Ichlasul Amal (1): Sosok Santri yang Peduli
Oleh: Himawan Bayu Patriadi, PhD
Senyum itu tak lagi terkulum. Sang empunya, Profesor Ichlasul Amal, MA., PhD., telah tiada. Pagi itu, Kamis 14 Nopember 2024, sepenggal pesan Whatsapp (WA) dari Yogya menyampaikan kabar lelayu. Pak Amal–panggilan hormat tanpa gelar–telah berpulang ke Rahmatullah di Rumah Sakit Pondok Indah (RSPI), Jakarta. Sontak, sekian kenangan menyeruak dalam benak. Pasalnya, kepergiannya banyak meninggalkan jejak. Maklum, secara pribadi saya sempat berinteraksi dengan beliau dari dekat. Di samping mengajar saya sekian mata kuliah kala studi Sarjana (S1) di FISIPOL, Universitas Gajah Mada (UGM); beliau juga menjadi salah satu penguji skripsi saya. Lebih dari itu, selama 2 tahun saya berkesempatan nyantrik ke beliau, tatkala diangkat menjadi asisten Dosen yang membantu beliau mengajar.
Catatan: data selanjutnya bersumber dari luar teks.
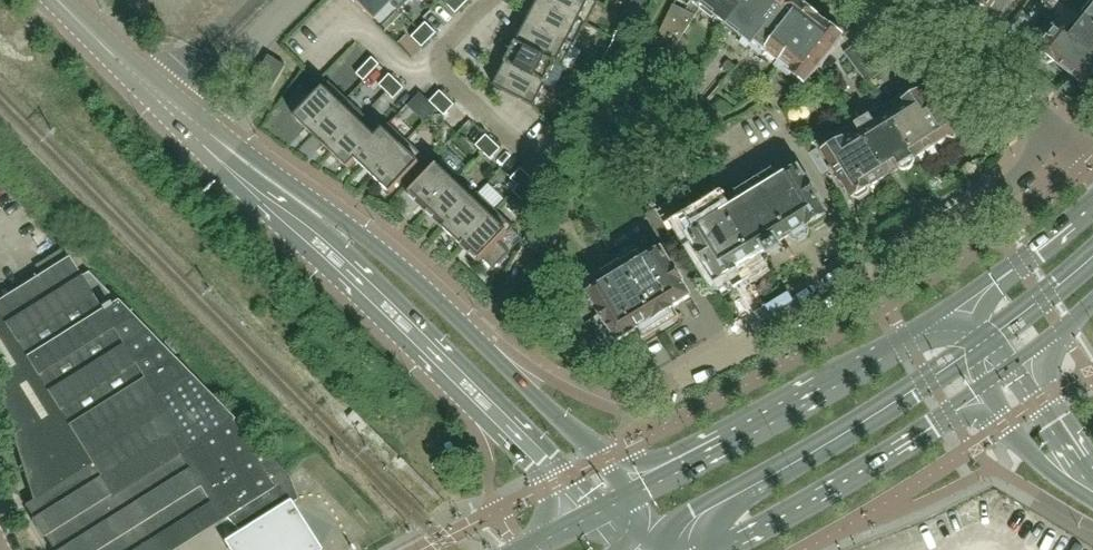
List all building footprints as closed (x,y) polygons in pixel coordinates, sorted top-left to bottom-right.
[(388,0),(352,0),(373,21),(391,2),(388,0)] [(456,0),(448,0),(445,3),(456,14),(463,6),(456,0)] [(575,46),(587,25),(539,0),(538,0),(527,21),(575,46)] [(587,25),(599,0),(598,0),(539,0),(587,25)] [(701,7),(706,0),(678,0),(675,5),(673,4),(660,31),(645,63),(660,75),(681,46),(679,44),(699,10),(701,7)] [(748,0),(706,0),(701,7),(727,28),(748,0)] [(788,0),(748,0),(727,28),(753,47),(788,0)] [(816,17),(816,11),(809,5),(803,6),(801,5),(794,0),(788,0),(753,47),(778,67),(816,17)] [(1016,0),(974,0),(973,5),(981,12),(982,11),(988,11),(989,12),(989,11),(1001,20),(1016,0)] [(1084,15),(1092,22),(1092,3),(1084,15)] [(1084,15),(1066,37),(1092,58),(1092,22),(1084,15)] [(804,87),(842,37),(841,32),(841,31),(834,25),(833,26),(828,26),(827,25),(826,25),(816,18),(817,17),(816,17),(778,67),(804,87)] [(575,47),(575,46),(527,21),(516,42),(562,66),(573,46),(575,47)] [(419,30),(429,41),(436,33),(426,23),(419,30)] [(614,40),(623,43),(630,30),(620,25),(613,39),(614,40)] [(1092,91),(1092,58),(1066,37),(1053,26),(1046,35),(1050,38),(1040,51),(1044,54),(1042,59),(1049,65),(1055,63),(1081,83),(1079,84),(1082,91),(1087,91),(1089,89),(1092,92),(1092,91)] [(429,41),(419,30),(411,37),(422,48),(429,41)] [(623,43),(614,40),(603,61),(608,63),(613,66),(624,44),(623,43)] [(561,67),(562,66),(516,42),(505,64),(546,85),(557,65),(561,67)] [(846,53),(861,73),(875,62),(861,42),(846,53)] [(271,91),(286,66),(269,56),(254,81),(271,91)] [(372,58),(356,74),(364,81),(380,65),(372,58)] [(875,62),(861,73),(869,85),(884,74),(875,62)] [(546,85),(505,64),(494,84),(493,86),(534,107),(546,85)] [(595,67),(588,80),(597,85),(604,71),(595,67)] [(387,92),(397,82),(390,74),(379,85),(387,92)] [(597,85),(588,80),(582,93),(591,98),(597,85)] [(313,135),(347,99),(329,82),(314,97),(304,87),(288,104),(299,114),(295,118),(313,135)] [(404,89),(397,82),(387,92),(394,99),(404,89)] [(951,125),(946,117),(943,119),(932,102),(931,102),(925,101),(916,88),(885,108),(918,159),(927,153),(931,161),(953,147),(948,140),(950,139),(955,141),(959,127),(951,125)] [(437,109),(447,98),(440,91),(430,102),(437,109)] [(447,98),(437,109),(444,116),(455,105),(447,98)] [(330,152),(365,115),(364,115),(347,99),(313,135),(323,145),(328,150),(330,152)] [(918,159),(885,108),(855,126),(887,178),(899,170),(905,172),(909,170),(911,169),(914,165),(915,160),(918,159)] [(365,116),(365,115),(330,152),(348,168),(390,124),(389,123),(379,134),(363,118),(365,116)] [(576,125),(567,121),(560,134),(569,139),(576,125)] [(407,140),(390,124),(348,168),(349,169),(356,161),(373,176),(407,140)] [(887,178),(855,126),(839,137),(842,143),(824,154),(853,199),(854,199),(860,201),(869,196),(870,190),(871,189),(871,188),(887,178)] [(483,153),(494,142),(486,135),(476,146),(483,153)] [(407,140),(373,176),(391,194),(426,158),(407,140)] [(494,142),(483,153),(491,160),(501,149),(494,142)] [(809,155),(821,174),(827,170),(815,151),(809,155)] [(408,195),(426,213),(459,179),(440,161),(408,195)] [(518,186),(528,175),(521,168),(511,179),(518,186)] [(827,215),(818,200),(809,184),(808,184),(798,168),(761,190),(790,237),(792,236),(794,240),(799,242),(808,236),(809,231),(807,227),(827,215)] [(528,175),(518,186),(526,193),(536,182),(528,175)] [(459,179),(426,213),(436,222),(441,227),(444,229),(478,193),(478,192),(475,195),(459,179)] [(790,237),(761,190),(726,213),(754,260),(766,252),(768,256),(781,249),(778,245),(790,237)] [(496,210),(478,193),(444,229),(461,246),(496,210)] [(514,227),(496,210),(461,246),(464,248),(463,248),(468,253),(468,252),(479,263),(483,259),(494,269),(510,252),(499,242),(514,227)] [(754,260),(726,213),(694,232),(689,223),(684,226),(690,235),(689,235),(699,251),(698,252),(707,267),(708,267),(717,282),(738,269),(740,273),(746,275),(754,270),(755,265),(753,260),(754,260)] [(691,298),(682,282),(683,282),(672,265),(662,250),(662,251),(656,241),(652,244),(657,253),(644,261),(638,252),(620,263),(663,334),(679,324),(682,315),(675,313),(673,310),(674,310),(673,309),(691,298)] [(53,549),(142,549),(110,499),(148,475),(180,456),(222,523),(228,519),(290,478),(285,473),(87,273),(80,277),(68,258),(0,300),(0,396),(26,478),(33,500),(25,505),(53,549)] [(663,334),(620,263),(603,273),(609,283),(593,292),(588,283),(584,285),(589,295),(598,311),(597,311),(600,316),(596,319),(604,332),(609,328),(618,343),(637,331),(637,332),(638,332),(640,335),(638,341),(647,343),(663,334)] [(228,519),(243,534),(298,500),(290,478),(228,519)] [(291,500),(240,531),(222,542),(227,549),(322,549),(291,500)]
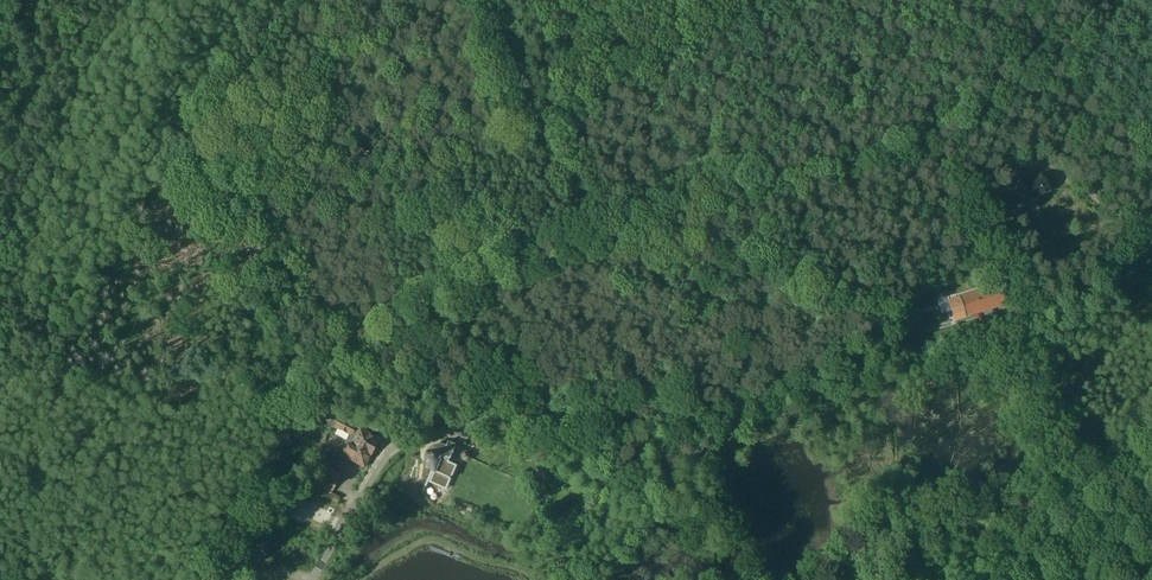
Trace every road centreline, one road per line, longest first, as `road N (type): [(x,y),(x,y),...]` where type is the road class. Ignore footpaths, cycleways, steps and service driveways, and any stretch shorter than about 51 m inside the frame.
road 1 (unclassified): [(1151,234),(1065,306),(768,397),(664,421),(486,419),(433,432),(381,463),(311,579)]
road 2 (track): [(757,0),(546,126)]
road 3 (track): [(1040,154),(995,110),(924,0)]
Sebagai dosen, Pak Amal dikenal dekat dengan mahasiswa. Berkat sosoknya yang ramah, lengkap dengan senyum renyah yang selalu menghiasi wajah, banyak mahasiswa cepat merasa akrab dengannya. Terinspirasi istilah OG Roeder, The Smiling General Soeharto, saya pribadi sempat menjulukinya sebagai “The Smiling Lecturer”. Namun, bagi mahasiswa kurang mengenal sosoknya, tawa Pak Amal kadang membuat ciut nyali mereka. Kala program Pascasarjana FISIPOL-UGM baru berdiri di akhir 1980-an, peristiwa semacam ini pernah terjadi. Alkisah, seorang mahasiswa S2 sedang menjalani ujian tesis. Seperti biasa, supporters-nya duduk berjajar di luar ruang ujian. Kebetulan, Pak Amal sebagai salah satu penguji. Tawanya yang terdengar dari luar mengundang imaginasi sangar. Seorang mahasiswa, yang telah lama mengenal Pak Amal, usil sembari berkata: “Haraahhh!”. Tujuannya, ‘menteror’ supporters yang di antaranya sedang antri menghadapi ujian serupa. Spontan, sebagian wajah mereka itu berubah tak cerah. Padahal, tawa lepas Pak Amal hanyalah salah satu ekspresi bawaan ala Jawatimuran.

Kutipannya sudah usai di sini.